Despite the public funding the development of the treatment or drug, once the company gets a patent the public is forced to pay again simply for access to it. The risk and cost of the research is paid for by the public, while the profits only benefit the companies.

The exact same process is now underway in developing a COVID-19 vaccine. Governments around the world are engaging in public-private partnerships with Big Pharma. The public are funding the research and development of a vaccine in return for a limited number of doses or shots in return, the remainder required to vaccinate the population will be bought at market rates.

In the US, “Operation Warp Speed” has seen $10 billion in public funds ploughed into the development of eight different vaccines. In Britain, billions have been given to six different companies, while the European Union has engaged in a similar project.

A vaccine for people not profits

One of the most successful vaccines of recent decades was developed to treat polio. During the mid 20th century polio epidemics caused thousands of deaths and paralysis.

Rather than relying on and being at the mercy of the private sector, nation-states mobilised huge resources — both financial and human — to research, develop and test a polio vaccine. When the vaccine was developed, a mass public campaign of vaccination was rolled out in an attempt to eradicate the disease.
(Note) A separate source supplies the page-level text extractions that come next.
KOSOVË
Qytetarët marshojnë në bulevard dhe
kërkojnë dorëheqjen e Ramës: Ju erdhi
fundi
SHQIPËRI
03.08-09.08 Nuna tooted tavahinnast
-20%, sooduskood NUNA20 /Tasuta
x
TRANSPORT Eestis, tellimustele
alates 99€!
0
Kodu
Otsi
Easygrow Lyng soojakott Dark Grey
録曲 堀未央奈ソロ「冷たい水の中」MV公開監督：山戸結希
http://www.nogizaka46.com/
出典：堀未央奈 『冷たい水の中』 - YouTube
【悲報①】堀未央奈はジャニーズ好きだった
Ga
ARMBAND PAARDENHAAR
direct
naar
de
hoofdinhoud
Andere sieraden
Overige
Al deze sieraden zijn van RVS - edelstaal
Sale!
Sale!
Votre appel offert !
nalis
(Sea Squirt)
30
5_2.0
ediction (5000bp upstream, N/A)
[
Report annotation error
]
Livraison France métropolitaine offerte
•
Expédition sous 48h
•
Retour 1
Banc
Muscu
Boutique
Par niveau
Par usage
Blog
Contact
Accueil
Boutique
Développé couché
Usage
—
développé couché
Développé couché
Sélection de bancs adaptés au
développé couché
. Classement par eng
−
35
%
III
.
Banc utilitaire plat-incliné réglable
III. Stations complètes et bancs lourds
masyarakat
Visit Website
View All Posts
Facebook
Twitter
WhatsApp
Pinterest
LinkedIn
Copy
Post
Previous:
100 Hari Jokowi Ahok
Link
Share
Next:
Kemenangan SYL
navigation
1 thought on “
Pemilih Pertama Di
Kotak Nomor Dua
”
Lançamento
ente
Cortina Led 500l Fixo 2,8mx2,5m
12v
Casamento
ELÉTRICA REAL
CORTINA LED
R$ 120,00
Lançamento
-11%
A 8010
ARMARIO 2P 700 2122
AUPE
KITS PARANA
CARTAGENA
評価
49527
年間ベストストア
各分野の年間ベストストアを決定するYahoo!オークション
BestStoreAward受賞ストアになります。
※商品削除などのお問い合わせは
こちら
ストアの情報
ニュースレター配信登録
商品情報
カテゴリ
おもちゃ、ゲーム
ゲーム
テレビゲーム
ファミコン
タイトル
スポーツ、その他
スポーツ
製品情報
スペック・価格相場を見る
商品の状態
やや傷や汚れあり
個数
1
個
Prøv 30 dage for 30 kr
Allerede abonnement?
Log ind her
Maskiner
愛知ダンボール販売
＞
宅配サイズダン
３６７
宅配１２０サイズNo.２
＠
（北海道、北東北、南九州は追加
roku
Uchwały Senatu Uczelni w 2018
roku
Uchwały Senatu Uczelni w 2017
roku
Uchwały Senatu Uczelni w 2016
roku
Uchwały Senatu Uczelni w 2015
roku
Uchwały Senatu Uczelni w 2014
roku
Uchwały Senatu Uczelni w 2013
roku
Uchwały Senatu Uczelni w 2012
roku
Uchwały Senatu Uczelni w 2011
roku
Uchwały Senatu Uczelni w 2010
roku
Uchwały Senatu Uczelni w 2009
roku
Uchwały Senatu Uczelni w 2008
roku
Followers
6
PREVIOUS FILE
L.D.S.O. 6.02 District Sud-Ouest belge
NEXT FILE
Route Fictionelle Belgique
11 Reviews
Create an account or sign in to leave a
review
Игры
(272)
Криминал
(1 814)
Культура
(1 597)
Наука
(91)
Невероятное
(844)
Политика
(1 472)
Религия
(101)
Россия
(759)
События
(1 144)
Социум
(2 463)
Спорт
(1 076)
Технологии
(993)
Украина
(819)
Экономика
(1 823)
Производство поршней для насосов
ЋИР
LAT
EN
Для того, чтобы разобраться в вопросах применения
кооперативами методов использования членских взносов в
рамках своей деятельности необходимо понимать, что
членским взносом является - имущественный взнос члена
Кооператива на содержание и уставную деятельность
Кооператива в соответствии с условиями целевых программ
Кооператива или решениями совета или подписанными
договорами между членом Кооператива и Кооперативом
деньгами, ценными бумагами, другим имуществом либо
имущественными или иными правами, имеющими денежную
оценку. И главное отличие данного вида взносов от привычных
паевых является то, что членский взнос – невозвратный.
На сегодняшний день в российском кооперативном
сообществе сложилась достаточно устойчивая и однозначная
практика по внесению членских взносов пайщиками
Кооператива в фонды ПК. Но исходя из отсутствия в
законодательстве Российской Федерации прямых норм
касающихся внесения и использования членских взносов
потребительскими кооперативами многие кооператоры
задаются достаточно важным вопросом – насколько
The vaccine, despite an estimated worth of $7 billion, was not patented, with inventor Jonas Salk declaring that it was owned by “the people”.

This approach, though not perfect, is an example of an alternative to the current situation which has resulted in the development of COVID nationalism as capitalist governments have each retreated into the nation state rather than working for a coordinated global response.

In some ways, humanity is lucky this pandemic has a relatively low mortality rate across the population as a whole and in many cases can be treated. In this era of new pathogens and viruses — more likely to emerge because of environmental destruction — we might not be so lucky next time.

The warnings from this pandemic need to be taken on board, society needs to be re-organised so that the huge wealth and resources at humanity’s disposal are developed for the public good rather than the profits of major corporations.

[Abridged from Rupture — Ecosocialist Quarterly, published by members of RISE — Revolutionary, Internationalist, Socialist, Environmentalist.]